### Task description
Scan the entries for the string "recorded" and give the number of lines that have it, nothing further.

(Stored data)

───

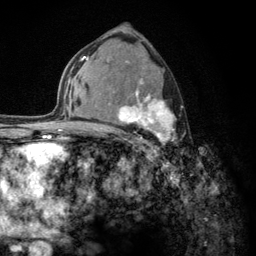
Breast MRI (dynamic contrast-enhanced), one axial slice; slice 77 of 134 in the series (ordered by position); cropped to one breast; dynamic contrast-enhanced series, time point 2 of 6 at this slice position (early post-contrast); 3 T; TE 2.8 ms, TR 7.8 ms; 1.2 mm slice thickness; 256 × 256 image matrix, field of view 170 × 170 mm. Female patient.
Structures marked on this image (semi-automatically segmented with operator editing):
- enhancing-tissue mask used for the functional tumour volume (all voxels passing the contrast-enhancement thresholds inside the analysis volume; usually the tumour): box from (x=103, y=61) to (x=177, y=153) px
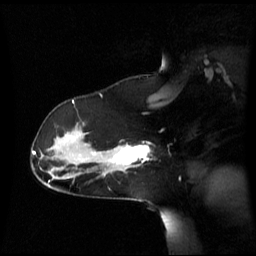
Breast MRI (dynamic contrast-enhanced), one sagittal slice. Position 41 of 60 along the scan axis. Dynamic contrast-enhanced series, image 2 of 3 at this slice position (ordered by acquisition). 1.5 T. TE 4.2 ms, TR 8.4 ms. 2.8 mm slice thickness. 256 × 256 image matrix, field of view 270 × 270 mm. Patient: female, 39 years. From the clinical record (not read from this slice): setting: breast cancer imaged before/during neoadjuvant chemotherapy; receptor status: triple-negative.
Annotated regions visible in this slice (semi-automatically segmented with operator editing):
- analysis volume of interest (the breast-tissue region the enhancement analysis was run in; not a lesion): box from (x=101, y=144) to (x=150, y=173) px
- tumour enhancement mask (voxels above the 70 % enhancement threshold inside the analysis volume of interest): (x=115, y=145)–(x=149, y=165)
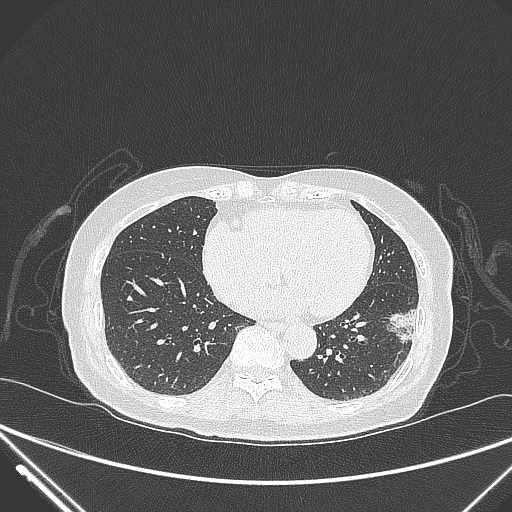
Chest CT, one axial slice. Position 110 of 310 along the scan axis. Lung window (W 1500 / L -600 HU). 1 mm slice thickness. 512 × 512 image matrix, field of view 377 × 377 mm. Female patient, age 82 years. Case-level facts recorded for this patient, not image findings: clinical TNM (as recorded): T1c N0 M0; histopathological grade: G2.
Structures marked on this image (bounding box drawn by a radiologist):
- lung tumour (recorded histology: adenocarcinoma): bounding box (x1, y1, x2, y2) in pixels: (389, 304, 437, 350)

───

### Exercise answer
2